Zur Keyboardbegleitung und dem sanft einsetzenden Cello steigerte sich das Lied nach und nach, berührte die Zuhörer dann mit starken Melodien. Neben eigenen Titeln verlieh die Sängerin mal mit kräftiger und mal mit sanfter Stimme auch Liedern wie „Du bist mein Zufluchtsort“ und „Von guten Mächten wunderbar geborgen“ einen besonderen Klang.

Hier und da fügte sie spontan eine englischsprachige Version eines vertonten Vaterunsers ins Programm ein, mit dem sie a cappella die Kirche erfüllte. Einen Text über all das, was in der Zeit der Pandemie vermisst wird, verlas Pfarrer Johannes Weth, der während des Abends mit nachdenklichen Worten Raum zum Reflektieren, ebenso wie zum Zweifeln, aber auch zum Hoffen gab.

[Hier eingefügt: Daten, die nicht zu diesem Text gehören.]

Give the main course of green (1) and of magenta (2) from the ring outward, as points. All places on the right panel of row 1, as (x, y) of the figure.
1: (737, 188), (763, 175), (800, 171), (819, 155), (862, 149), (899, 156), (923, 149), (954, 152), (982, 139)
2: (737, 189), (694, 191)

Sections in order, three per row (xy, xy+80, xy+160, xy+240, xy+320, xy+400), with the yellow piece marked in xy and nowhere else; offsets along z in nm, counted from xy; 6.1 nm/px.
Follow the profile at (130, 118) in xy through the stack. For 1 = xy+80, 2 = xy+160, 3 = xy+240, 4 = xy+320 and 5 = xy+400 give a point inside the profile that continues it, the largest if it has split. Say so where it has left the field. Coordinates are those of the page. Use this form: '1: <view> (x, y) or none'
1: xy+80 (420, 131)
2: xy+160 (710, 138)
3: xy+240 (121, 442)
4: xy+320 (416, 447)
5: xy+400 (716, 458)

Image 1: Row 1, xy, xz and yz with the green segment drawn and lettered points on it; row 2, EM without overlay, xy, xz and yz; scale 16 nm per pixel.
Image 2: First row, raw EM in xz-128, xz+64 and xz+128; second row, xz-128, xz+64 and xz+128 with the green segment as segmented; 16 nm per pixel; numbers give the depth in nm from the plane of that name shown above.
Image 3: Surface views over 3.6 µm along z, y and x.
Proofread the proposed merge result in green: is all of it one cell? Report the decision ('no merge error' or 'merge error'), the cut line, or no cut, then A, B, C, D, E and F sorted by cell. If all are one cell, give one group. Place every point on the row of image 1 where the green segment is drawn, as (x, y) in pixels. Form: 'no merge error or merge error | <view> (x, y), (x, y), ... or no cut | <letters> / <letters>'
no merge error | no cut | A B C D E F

„Was wirklich in mir vorgeht, das kann ich gar keinem erzählen“, hieß es in einem der Texte, der nach Gott fragte und auch von Sehnsucht und Hoffnung sprach. Im Rahmen des Konzerts hatten die Besucherinnen und Besucher auch die Möglichkeit, die Namen derer, die sie besonders vermissen oder bei denen ihre Gedanken gerade sind, auf Karten zu schreiben, die dann verlesen wurden.

Mit solchen Trostkonzerten ist Njeri Weth, die als Mitglied des Bundesverbands Deutscher Gesangspädagogen auch Teil von „Durchatmen! Regenerationsbegleitung bei Long-Covid“ ist, seit 2004 unterwegs.

Sie war mit den Trostkonzerten bereits zweimal in Eschwege zu hören und trat hier ein weiteres Mal zum Osterfest auf. Sowohl im vergangenen als auch in diesem Jahr konnte eine größere Trostkonzerte-Tour aufgrund der Pandemie nicht stattfinden.

Deswegen kamen die Sängerin und der Pfarrer, die dem Himmelsfels-Team in Spangenberg angehören, der Pianist und die Cellistin für ein Trostkonzert nach Eschwege, das diesmal auch die Situation durch die Pandemie aufgriff.

Da das Konzert auch diejenigen erreichen soll, die nicht vor Ort sein konnten, wurde es aufgezeichnet und wird ab nächsten Samstag, 18 Uhr, sowohl auf den YouTube-Kanälen „Njeri’s world“ und „Kirchenkreis Werra-Meißner“ als auch auf der Internetseite der Konzertreihe zu finden sein: trostkontzert.de/eschwege.

Für das kommende Jahr plant der Arbeitskreis Popularmusik im Werra-Meißner-Kreis eine Veranstaltung mit Clemens Bittlinger und Anselm Grün für den 15. Juni. Der Veranstaltungsort wird von den Organisatoren noch bekannt gegeben.